Sem dormir, ela vai de tempos em tempos perguntar à atendente de houve alguma desistência, já que não há previsão de novas vagas em voos. Até as 10h30 do sábado, quando O GLOBO conversou com Roberta, não havia nenhuma esperança de embarque. A empresa informou a ela que não tinha vaga disponível em hotéis.

— Vou lá perguntar toda hora. Preciso embarcar. Tenho audiência na segunda, na terça... Vou esperar alguém desistir — declarou.

As reclamações relativas à Latam são as mais frequentes no Aeroporto de Brasília.
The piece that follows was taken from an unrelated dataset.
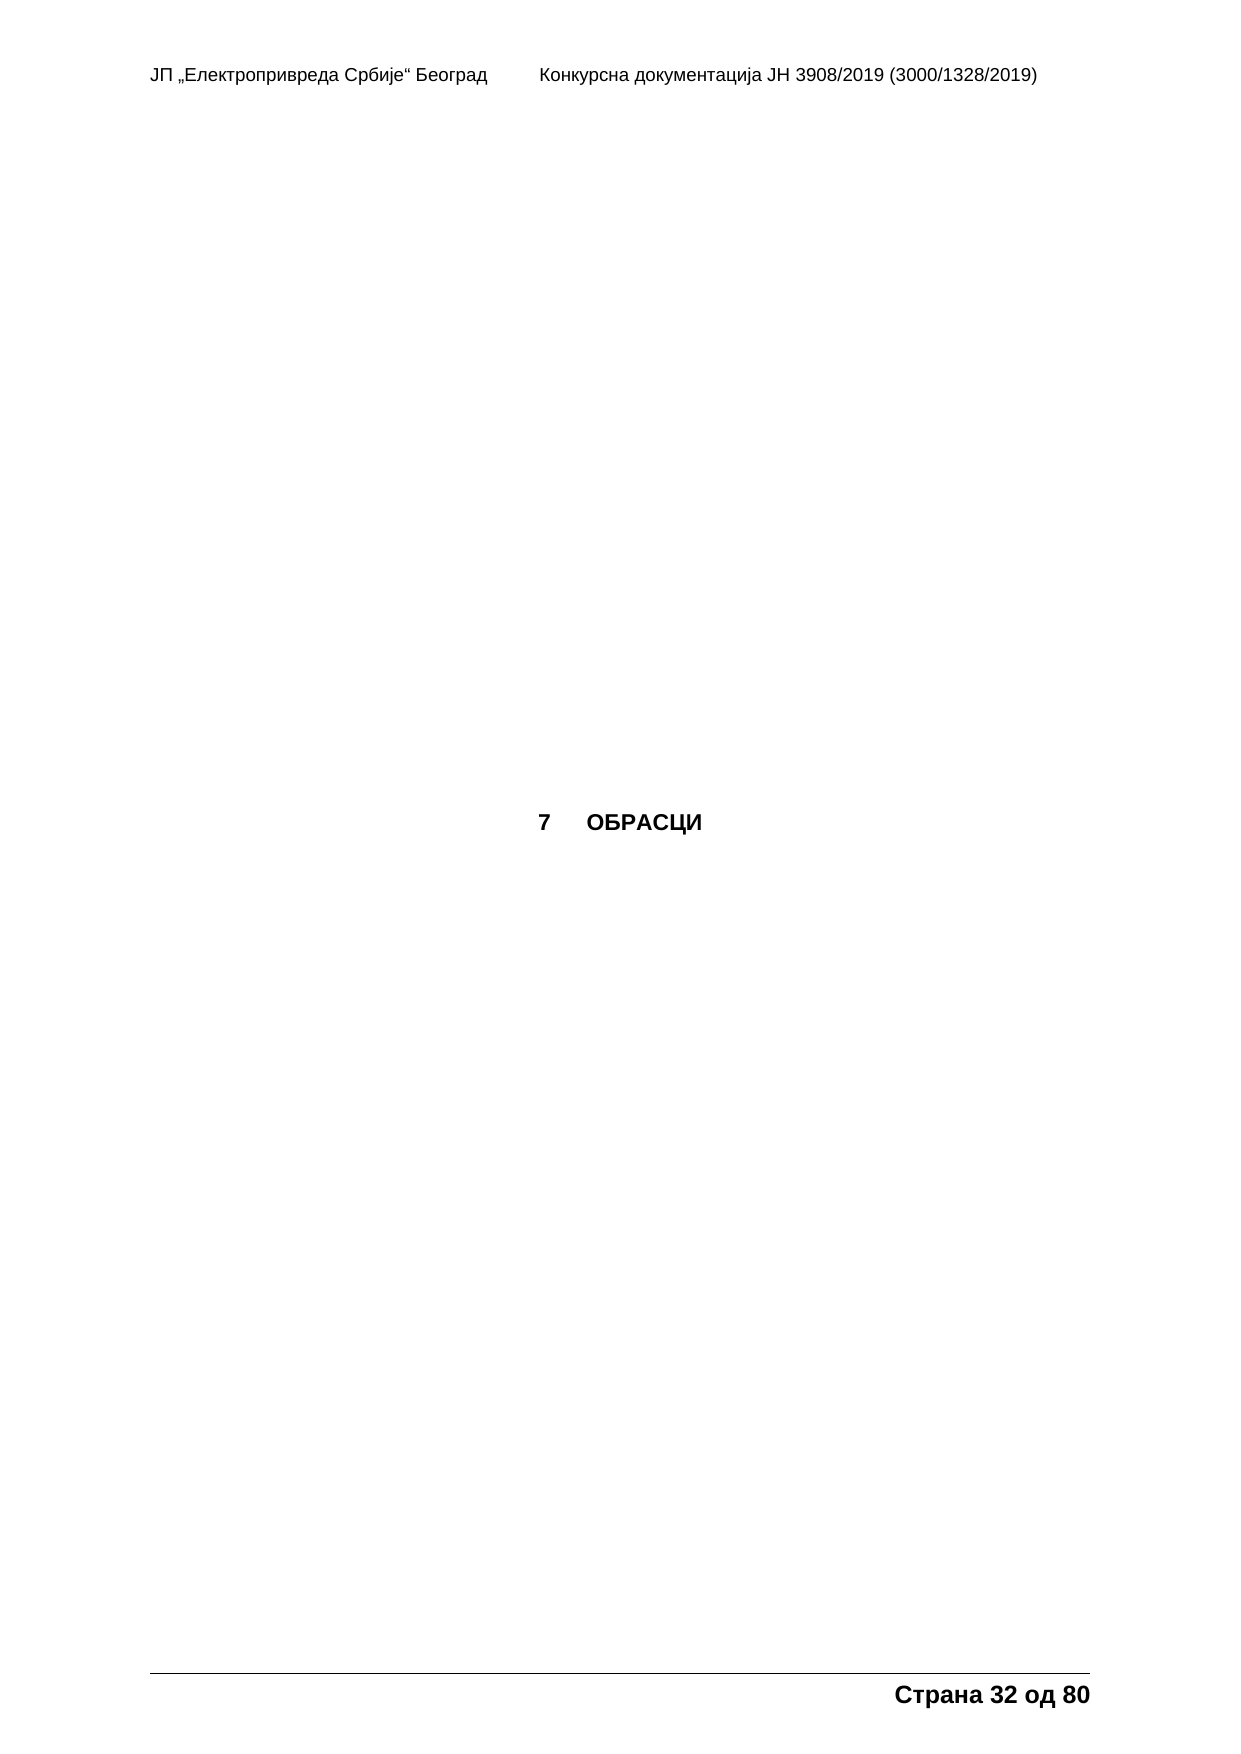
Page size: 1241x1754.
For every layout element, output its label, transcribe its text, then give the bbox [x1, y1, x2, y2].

list ОБРАСЦИ [150, 809, 1090, 835]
O GLOBO tentou contato com a assessoria de imprensa da companhia, mas não obteve resposta.

A arquiteta Erica Franck e o engenheiro Gustavo Cerqueira também tiveram o voo cancelado pela Latam no Aeroporto de Brasília e não tinham perspectiva de embarcar tão cedo. Eles iriam para Recife e, de lá, seguiriam para Miami e Nova York. Com o primeiro voo cancelado, não será possível embarcar nos outros. O casal tentava embarcar de Brasília para São Paulo para conseguir chegar aos Estados Unidos.

No entanto, para tentar trocar a rota, seria necessário primeiro ser atendido pela Latam. Na fila, organizada por senha, havia 183 pessoas na frente deles. Erica tentava ao mesmo tempo ser atendida por telefone, mas já aguardava na linha há cerca de meia hora.

— Não temos nenhuma informação. Não tenho ideia do que vai acontecer. Eu até apoio a greve, mas não quero arcar com o custo dos voos que vou perder — disse a arquiteta.

A enfermeira Anne Elizabeth de Lorena estava em Brasília a trabalho e teve o voo para Recife cancelado ontem à noite. No caso dela, a Latam ofereceu hospedagem. No sábado de manhã, ela embarcaria para Fortaleza para, de lá, tentar voltar para Recife, onde mora.

— Tinha um boato de que esse voo para Fortaleza seria também cancelado, mas a companhia acabou de confirmar que vai decolar — disse, ainda apreensiva.